A damaging and worrying disease is prevalent, nay, rife within the computer industry today.

Once it takes hold it can destroy the life of the programmer who will find himself powerless to stop it.

The disease centres around one major symptom:

The sufferer will find he has no concept of time - He will not be able to say with any degree of accuracy, how long something will take.

After 5 years of extensive research I can confirm what spouses, SO's and friends of computer programmers all over the world have suspected for years. Working with computers tends to be unpredictable, and computers themselves have long been acknowledged to have no respect for Regular Time, - but I can finally reveal that this tendency towards unreliability is highly contagious, and passes from the machine itself into the person programming it.

Once that person has caught the elastic time disease they are doomed to a life of chronic underestimation of timeframes.

The disease has the most devastating effect when it permeates the personal life of the programmer in question (if they are lucky enough to have one) whereupon they will incur the wrath of their loved ones by being constantly late for things, missing holidays, nights out, birthdays and even anniversaries.

In its most chronic stages - after a particularly long time in the industry, towards a milestone or deadline, and when "crunching" or finishing a project, the elastic time disease requires sufferers partners to use a formula to translate the time at which their SO is due home from work. That formula is outlined below.

The Computer Programmer One -Way Elastic Time Theory

Computer Programmer One-Way Elastic Time = Regular Person Time + (but NEVER - ) any number of hours, days or weeks;

or;

CPOWET=RPT+ANY NUMBER.

You forget of course that this equation is entirely based on the idea that the programmer has any sense of time, whatsoever. I am one of those people. I do not wear a watch, because nine times out of ten, I don't CARE what time it is. I go to sleep when I'm tired. I wake up when I'm not. I am flexible, and I am against anything regimented or scheduled.

For people like me, your concept of time is silly. That is simply mechanical time, not actual time. Real time moves in fits and starts, not in a continuous flow. Perhaps that's the easiest way some people can understand time, as hours, days, minutes and seconds, but that's not how time moves at all. When you're in the probability class that you hate, even that mechanical clock seems to move half as fast. You'll look at the clock.. stare at the desk... look at the clock again, and what seemed like it should have been 5 minutes was only 2. To exemplify the converse, anyone who has spent time with someone they care about know that time also rushes forward, and the days fly by and you hardly notice.
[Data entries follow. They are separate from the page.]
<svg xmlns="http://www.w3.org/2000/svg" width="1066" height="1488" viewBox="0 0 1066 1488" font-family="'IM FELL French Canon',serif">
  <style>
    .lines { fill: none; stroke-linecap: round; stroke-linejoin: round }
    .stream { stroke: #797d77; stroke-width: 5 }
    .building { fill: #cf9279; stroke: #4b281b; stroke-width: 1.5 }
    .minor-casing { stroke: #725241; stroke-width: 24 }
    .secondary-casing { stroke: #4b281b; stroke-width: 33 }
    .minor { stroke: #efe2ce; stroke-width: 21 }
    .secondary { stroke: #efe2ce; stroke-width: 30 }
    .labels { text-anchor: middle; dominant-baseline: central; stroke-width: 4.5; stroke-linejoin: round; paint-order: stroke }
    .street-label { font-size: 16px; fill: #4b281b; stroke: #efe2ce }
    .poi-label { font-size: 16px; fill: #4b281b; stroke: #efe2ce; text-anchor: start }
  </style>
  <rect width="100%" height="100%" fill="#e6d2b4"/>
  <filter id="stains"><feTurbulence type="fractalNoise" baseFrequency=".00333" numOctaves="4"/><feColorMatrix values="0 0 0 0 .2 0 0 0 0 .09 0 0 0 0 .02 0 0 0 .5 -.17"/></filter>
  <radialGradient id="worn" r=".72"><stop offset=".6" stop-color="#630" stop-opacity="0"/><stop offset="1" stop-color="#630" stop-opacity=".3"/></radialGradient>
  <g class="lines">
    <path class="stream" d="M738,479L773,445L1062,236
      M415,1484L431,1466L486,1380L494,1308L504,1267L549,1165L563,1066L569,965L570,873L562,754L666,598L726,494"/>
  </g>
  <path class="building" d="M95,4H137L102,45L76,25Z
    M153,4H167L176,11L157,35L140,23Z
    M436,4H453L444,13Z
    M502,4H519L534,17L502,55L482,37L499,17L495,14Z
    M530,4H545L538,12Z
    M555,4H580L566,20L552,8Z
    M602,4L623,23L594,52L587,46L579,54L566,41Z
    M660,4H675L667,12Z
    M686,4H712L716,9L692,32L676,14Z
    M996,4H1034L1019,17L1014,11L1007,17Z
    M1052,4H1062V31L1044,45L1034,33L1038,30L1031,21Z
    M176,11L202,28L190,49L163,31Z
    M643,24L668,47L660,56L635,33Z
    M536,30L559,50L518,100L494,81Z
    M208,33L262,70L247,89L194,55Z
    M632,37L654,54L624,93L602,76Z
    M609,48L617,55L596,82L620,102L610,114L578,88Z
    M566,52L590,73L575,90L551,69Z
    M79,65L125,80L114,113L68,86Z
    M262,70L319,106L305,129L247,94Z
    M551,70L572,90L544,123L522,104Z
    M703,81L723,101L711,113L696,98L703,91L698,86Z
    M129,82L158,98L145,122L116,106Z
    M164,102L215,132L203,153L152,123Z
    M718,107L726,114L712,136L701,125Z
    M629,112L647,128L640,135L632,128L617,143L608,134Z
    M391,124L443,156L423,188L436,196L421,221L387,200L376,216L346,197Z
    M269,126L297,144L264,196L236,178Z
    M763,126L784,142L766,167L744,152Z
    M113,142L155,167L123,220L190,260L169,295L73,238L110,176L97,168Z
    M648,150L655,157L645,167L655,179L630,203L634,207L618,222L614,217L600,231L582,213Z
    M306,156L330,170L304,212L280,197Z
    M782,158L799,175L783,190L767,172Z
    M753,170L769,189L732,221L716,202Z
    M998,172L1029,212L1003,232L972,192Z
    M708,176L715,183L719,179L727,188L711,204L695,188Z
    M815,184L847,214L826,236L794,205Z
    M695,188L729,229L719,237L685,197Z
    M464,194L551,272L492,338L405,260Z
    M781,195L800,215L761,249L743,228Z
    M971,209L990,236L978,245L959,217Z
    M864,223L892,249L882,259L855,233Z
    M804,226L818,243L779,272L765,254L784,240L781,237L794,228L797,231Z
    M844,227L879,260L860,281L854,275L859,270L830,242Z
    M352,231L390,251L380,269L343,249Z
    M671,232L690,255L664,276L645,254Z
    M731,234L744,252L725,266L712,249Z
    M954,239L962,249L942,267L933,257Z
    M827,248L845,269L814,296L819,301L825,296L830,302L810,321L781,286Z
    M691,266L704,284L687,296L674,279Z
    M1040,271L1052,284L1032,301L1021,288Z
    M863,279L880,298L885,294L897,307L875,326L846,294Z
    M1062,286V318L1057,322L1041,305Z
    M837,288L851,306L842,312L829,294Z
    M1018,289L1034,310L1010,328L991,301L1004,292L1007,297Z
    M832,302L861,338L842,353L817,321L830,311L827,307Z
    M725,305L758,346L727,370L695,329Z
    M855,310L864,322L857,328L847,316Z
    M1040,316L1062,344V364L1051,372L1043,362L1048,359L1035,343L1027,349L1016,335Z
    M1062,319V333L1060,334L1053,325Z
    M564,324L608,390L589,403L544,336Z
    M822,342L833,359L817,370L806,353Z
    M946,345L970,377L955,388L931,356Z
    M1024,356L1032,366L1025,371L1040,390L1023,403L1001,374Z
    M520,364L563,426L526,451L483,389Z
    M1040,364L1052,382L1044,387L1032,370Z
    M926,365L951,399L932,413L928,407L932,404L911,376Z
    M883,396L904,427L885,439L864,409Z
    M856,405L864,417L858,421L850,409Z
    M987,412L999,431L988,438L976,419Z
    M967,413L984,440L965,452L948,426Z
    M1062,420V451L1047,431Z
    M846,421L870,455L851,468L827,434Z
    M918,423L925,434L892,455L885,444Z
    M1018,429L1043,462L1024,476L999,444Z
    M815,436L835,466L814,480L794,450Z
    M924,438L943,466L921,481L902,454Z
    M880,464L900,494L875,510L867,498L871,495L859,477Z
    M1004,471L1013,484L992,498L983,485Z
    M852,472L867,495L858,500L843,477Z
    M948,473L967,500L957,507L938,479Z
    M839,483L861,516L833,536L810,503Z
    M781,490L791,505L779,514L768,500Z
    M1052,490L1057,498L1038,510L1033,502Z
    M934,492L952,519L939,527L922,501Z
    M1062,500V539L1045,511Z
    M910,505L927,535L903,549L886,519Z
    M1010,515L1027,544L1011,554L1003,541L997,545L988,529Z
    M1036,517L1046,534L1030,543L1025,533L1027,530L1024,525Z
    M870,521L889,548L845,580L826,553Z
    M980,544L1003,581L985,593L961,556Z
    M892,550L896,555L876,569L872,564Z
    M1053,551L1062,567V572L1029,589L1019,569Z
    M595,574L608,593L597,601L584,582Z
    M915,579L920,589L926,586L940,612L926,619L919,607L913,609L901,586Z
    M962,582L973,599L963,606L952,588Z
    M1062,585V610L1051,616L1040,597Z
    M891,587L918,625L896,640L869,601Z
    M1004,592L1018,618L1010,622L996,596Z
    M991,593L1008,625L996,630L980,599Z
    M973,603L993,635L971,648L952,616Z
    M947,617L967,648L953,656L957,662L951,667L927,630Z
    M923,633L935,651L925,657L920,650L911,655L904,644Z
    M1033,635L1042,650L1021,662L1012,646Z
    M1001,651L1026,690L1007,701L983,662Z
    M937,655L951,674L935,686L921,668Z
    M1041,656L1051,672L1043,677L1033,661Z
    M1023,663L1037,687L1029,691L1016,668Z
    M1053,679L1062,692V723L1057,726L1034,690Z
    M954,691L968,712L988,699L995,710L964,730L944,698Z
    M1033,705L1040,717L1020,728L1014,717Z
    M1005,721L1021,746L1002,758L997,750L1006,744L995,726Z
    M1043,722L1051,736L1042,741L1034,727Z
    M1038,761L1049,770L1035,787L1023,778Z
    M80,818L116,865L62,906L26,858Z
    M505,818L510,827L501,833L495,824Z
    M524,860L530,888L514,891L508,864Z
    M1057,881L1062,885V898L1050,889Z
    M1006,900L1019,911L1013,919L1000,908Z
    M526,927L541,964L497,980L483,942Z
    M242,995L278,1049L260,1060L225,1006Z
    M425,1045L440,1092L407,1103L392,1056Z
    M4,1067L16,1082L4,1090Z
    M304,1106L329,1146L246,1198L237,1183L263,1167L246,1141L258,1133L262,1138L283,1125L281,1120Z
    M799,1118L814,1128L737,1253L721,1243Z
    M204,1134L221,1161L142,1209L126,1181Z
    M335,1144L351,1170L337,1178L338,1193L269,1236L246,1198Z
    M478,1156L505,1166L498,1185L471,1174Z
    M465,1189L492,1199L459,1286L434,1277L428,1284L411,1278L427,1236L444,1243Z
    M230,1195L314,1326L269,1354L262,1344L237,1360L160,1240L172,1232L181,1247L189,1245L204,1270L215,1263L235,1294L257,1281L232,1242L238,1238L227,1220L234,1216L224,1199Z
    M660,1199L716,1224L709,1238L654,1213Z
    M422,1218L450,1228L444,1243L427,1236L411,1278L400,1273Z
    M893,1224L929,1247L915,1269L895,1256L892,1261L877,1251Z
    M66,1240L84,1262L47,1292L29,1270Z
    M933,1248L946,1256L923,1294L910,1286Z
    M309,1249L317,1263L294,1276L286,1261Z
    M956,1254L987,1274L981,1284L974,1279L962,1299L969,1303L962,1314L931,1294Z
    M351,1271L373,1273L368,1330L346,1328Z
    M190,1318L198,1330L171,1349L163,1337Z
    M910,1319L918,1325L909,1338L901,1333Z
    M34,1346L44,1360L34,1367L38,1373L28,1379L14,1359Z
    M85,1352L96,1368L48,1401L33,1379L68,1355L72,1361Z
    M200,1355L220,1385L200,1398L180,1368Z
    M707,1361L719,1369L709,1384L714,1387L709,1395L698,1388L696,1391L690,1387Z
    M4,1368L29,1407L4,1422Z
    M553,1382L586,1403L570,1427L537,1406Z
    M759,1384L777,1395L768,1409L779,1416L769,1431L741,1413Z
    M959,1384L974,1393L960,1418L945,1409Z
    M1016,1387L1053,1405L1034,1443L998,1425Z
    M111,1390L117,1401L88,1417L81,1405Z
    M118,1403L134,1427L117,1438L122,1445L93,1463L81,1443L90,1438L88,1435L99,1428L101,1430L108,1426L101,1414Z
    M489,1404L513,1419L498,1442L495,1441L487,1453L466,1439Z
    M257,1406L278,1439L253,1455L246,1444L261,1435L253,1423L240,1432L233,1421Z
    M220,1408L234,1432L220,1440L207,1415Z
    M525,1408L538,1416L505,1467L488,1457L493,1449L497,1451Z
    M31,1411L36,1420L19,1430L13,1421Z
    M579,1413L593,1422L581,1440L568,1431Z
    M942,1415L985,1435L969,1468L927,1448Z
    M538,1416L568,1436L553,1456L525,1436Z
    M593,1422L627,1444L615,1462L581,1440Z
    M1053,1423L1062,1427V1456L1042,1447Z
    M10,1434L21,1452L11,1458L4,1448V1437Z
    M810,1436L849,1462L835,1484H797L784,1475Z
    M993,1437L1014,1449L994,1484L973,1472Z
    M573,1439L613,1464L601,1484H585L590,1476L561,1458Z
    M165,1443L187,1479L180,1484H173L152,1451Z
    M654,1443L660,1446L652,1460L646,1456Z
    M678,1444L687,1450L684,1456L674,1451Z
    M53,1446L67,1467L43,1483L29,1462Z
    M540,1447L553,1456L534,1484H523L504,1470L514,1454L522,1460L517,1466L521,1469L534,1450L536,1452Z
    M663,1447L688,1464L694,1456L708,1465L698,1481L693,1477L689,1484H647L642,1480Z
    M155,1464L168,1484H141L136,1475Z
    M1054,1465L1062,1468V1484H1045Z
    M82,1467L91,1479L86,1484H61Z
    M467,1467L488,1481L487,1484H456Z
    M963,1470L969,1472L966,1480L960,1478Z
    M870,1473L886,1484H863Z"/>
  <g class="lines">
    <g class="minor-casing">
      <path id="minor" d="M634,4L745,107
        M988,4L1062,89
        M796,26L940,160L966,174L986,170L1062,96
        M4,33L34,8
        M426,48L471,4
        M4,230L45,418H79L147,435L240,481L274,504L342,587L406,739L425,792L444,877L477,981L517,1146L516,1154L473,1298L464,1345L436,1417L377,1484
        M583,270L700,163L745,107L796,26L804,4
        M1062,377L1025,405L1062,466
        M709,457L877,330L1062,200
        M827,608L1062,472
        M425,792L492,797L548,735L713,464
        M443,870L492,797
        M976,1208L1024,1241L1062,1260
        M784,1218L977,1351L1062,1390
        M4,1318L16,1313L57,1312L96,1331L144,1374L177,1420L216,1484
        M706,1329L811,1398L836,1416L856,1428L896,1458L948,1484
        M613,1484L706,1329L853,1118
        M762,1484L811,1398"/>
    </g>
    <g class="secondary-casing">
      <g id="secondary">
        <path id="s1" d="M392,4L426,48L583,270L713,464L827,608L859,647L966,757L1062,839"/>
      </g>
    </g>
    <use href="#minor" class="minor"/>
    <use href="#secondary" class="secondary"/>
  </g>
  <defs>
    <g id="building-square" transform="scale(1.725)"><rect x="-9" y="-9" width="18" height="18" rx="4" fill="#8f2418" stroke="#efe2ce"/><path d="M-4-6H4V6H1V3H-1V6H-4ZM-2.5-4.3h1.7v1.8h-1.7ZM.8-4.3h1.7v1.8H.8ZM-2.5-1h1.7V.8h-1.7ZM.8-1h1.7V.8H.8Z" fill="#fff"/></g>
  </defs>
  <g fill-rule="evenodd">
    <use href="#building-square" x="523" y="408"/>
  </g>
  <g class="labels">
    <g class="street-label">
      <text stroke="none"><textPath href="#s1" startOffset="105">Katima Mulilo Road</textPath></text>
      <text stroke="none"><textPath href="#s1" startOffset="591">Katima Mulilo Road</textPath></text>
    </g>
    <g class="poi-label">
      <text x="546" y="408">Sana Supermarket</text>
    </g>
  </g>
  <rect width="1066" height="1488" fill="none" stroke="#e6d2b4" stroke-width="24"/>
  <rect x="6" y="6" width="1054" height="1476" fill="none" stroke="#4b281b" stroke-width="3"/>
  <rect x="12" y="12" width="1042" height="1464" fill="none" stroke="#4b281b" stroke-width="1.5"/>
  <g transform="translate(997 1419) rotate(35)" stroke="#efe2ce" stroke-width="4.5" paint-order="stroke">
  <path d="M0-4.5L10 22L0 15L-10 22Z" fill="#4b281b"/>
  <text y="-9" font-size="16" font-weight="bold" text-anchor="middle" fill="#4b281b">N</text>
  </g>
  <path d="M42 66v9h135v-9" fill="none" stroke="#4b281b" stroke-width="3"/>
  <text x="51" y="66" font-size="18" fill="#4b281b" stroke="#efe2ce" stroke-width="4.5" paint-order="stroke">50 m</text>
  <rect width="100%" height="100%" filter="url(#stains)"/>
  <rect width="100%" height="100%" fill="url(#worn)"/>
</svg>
I have trouble remembering what day of the week it is. It doesn't make me absent-minded, although, I am that. It is exemplary of my disregard for the rigid mechanical time that humans invented.

My time-frame estimate equation -

The number of hours I work on a project = (percent interest I have in the project) * (number of working hours available)

Or, for short,
WH = %I * H

This reflects that I only work as much as I am motivated. If I am absolutely thrilled about something, I will work constantly on it until I collapse. If I think it's boring as hell, on the other hand, that will make the time frame 1 / %I longer.